Running asynchronous mutable operations with Rust futures

Question

I'm building a service in Rust using tokio-rs and was happy with this tech stack so far. I'm now trying to chain up async operations that includes writes and having a hard time with the borrow checker.

My simplified minimal code sample is this:

extern crate futures; // 0.1.21

use futures::Future;
use std::{cell::RefCell, rc::Rc};

trait RequestProcessor {
    fn prepare(&self) -> Box<Future<Item = (), Error = ()>>;
    fn process(&mut self, request: String) -> Box<Future<Item = (), Error = ()>>;
}

struct Service {
    processor: Rc<RefCell<RequestProcessor>>,
}

impl Service {
    fn serve(&mut self, request: String) -> Box<Future<Item = (), Error = ()>> {
        let processor_clone = self.processor.clone();
        let result_fut = self
            .processor
            .borrow()
            .prepare()
            .and_then(move |_| processor_clone.borrow_mut().process(request));
        Box::new(result_fut)
    }
}

fn main() {}

As a short summary, after an async preparation step I'm trying to run another async operation that writes a field of self. Without mutability this works easily with a plain Rc member, but mutability breaks it, producing the following error:

error[E0597]: `processor_clone` does not live long enough
  --> src/main.rs:22:32
   |
22 |             .and_then(move |_| processor_clone.borrow_mut().process(request));
   |                                ^^^^^^^^^^^^^^^                             - `processor_clone` dropped here while still borrowed
   |                                |
   |                                borrowed value does not live long enough
   |
   = note: values in a scope are dropped in the opposite order they are created

I'd expect this should work, I don't see where the mutable reference is still borrowed. I think process() should release the processor's &mut self after the future is returned, so the compile error shouldn't occur.

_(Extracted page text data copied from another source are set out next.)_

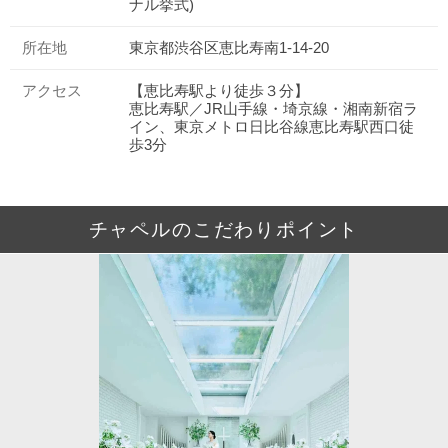
ナル挙式)
所在地
東京都渋谷区恵比寿南1-14-20
アクセス
【恵比寿駅より徒歩３分】
恵比寿駅／JR山手線・埼京線・湘南新宿ラ
イン、東京メトロ日比谷線恵比寿駅西口徒
歩3分
チャペルのこだわりポイント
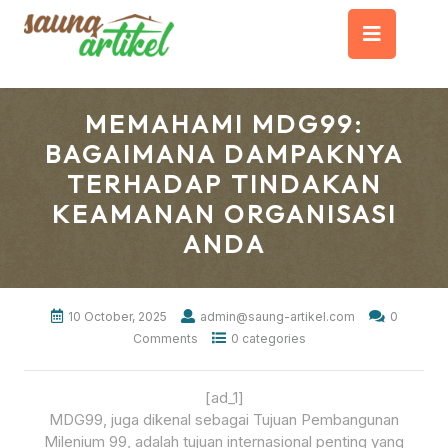
Skip
Op
to
content
But
MEMAHAMI MDG99:
BAGAIMANA DAMPAKNYA
TERHADAP TINDAKAN
KEAMANAN ORGANISASI
ANDA
10 October, 2025
admin@saung-artikel.com
0
Comments
0 categories
[ad_1]
MDG99, juga dikenal sebagai Tujuan Pembangunan
Milenium 99, adalah tujuan internasional penting yang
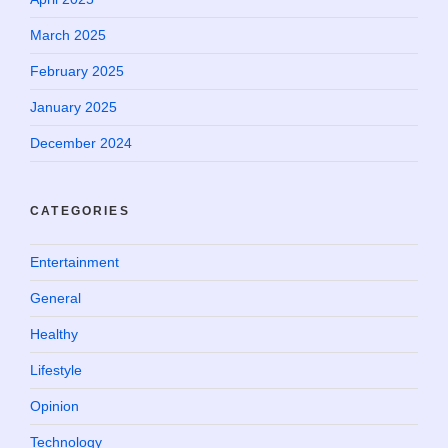
March 2025
February 2025
January 2025
December 2024
CATEGORIES
Entertainment
General
Healthy
Lifestyle
Opinion
Technology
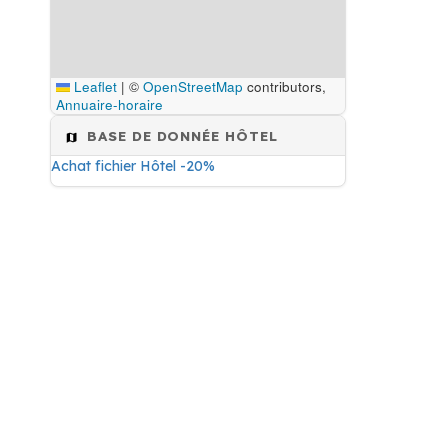
Leaflet
|
©
OpenStreetMap
contributors,
Annuaire-horaire
BASE DE DONNÉE HÔTEL
Achat fichier Hôtel -20%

Could you please explain the underlying reasons? How should this example be changed to be accepted by the compiler?

Answer 1

Sometimes, it's easier to see lifetime errors if you split values up onto multiple lines. Let's try that with the closure in question:

.and_then(move |_| {
    let c = processor_clone;
    let mut d = c.borrow_mut();
    let e = d.process(request);
    e
});

If you compile this... it works. If we try recombining the lines, we can get this to fail:

.and_then(move |_| {
    let c = processor_clone;
    c.borrow_mut().process(request)
});

And this to work:

.and_then(move |_| {
    let c = processor_clone;
    return c.borrow_mut().process(request);
});

The only difference is the explicit return and the semicolon. This is very similar to When returning the outcome of consuming a StdinLock, why was the borrow to stdin retained?, so let's try the suggestion of one of the answers to enable non-lexical lifetimes. This allows your original code to compile as well.

TL;DR: It's a weakness in Rust's current borrow checker implementation and will be magically fixed at some point. In the meantime, I suggest writing it as two lines:

.and_then(move |_| {
    let mut c = processor_clone.borrow_mut();
    c.process(request)
});